I find that so much in talking to people about my work. People will even admit to doing things that would be regarded as abuse, but would never call it that because they don’t consider themselves to be bad people.

I’m sorry for what you and your brother went through, and I’m glad to see that you can recognize it for what it was and that you’re helping others. Nice work 🙂

5 03 2012
survivorsofcps

i agree with lk
i find your attitude refreshing.
Almost every social worker I have meet has the take child and run mentality that is very harmful. I would go so far as to call it abuse when a social worker refuses to work with parents.
Your blog gives me hope that perhaps there are some good social workers out there.
Just some perspective for those who read this comment:
i was in foster care
i would have been better off if i had been left alone

5 03 2012
sarah

I just feel like I have to stand up for social workers… most people who work for CPS and call themselves “social worker” are NOT social workers. They don’t have the degree or license. I really think most actual social workers do not have a “take the child and run” mentality.

5 03 2012
socialjerk

That is a huge issue. I wrote about my feelings on that (surprise: they’re not good) a while back. Social work is a specific profession, with its own history, education, and values, and it’s quite upsetting when people violate that title.

9 03 2012
survivorsofcps

ok more clarification.

the social workers that i am specifically refering to actually did have the power to take children away bc they STOLE me from my mother for NO reason and told my mother they would not offer her ANY services.

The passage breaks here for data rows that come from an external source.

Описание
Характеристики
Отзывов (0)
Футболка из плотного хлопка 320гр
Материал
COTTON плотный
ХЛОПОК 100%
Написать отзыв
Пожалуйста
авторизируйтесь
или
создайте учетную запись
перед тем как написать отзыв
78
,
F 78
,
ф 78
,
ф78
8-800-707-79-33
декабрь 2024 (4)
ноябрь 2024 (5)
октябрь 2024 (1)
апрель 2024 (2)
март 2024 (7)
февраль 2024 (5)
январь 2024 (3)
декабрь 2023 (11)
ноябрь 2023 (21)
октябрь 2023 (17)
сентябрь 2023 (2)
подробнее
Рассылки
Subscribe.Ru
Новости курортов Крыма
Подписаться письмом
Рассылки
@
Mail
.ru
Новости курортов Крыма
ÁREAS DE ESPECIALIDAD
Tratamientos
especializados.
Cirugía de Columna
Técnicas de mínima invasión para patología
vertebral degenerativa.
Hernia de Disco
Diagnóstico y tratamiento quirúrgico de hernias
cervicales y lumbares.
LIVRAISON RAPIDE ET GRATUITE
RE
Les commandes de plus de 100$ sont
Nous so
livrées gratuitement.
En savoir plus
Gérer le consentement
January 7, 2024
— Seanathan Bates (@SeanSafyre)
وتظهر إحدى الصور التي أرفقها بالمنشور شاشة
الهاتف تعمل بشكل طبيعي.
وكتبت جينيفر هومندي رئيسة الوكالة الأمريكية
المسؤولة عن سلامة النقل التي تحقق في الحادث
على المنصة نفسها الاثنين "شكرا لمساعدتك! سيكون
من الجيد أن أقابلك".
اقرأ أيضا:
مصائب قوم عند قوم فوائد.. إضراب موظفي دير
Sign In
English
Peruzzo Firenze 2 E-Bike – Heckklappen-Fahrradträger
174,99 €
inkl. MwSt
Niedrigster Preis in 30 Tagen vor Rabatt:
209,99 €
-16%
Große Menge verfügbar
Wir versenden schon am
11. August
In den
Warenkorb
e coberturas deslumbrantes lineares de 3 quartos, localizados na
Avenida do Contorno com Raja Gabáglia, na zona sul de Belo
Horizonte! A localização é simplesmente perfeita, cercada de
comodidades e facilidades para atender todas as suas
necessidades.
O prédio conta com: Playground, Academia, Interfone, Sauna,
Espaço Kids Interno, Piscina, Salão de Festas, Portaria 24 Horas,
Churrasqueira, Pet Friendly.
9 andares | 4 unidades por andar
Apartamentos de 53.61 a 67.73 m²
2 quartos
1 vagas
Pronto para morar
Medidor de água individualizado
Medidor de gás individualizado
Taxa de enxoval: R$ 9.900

i did not say ALL actual social workers have that mentality but according to one actual social worker who specifically worked removing children she said it was roughly 50% that do have this attitude.

that is why i complimented your attitude bc while i was in care i knew many actual social workers.

9 03 2012
survivorsofcps

it is easy to defend the ones who take children to quickly when you were rescued from an abuser.
I was kidnapped plain and simple and i spoke with MANY other children that felt the same way
it is ABUSE to take a child away and then they cry almost everyday until their parent dies.
Sorry Sarah but i took off my rose colored glasses a long time ago.

Especially since i was abused and removed from the home they placed me in.

I understand how my views may be offensive to those good social workers but the ones i actually met did have that menta
lity. The ones that are bad are giving the whole this stereotype.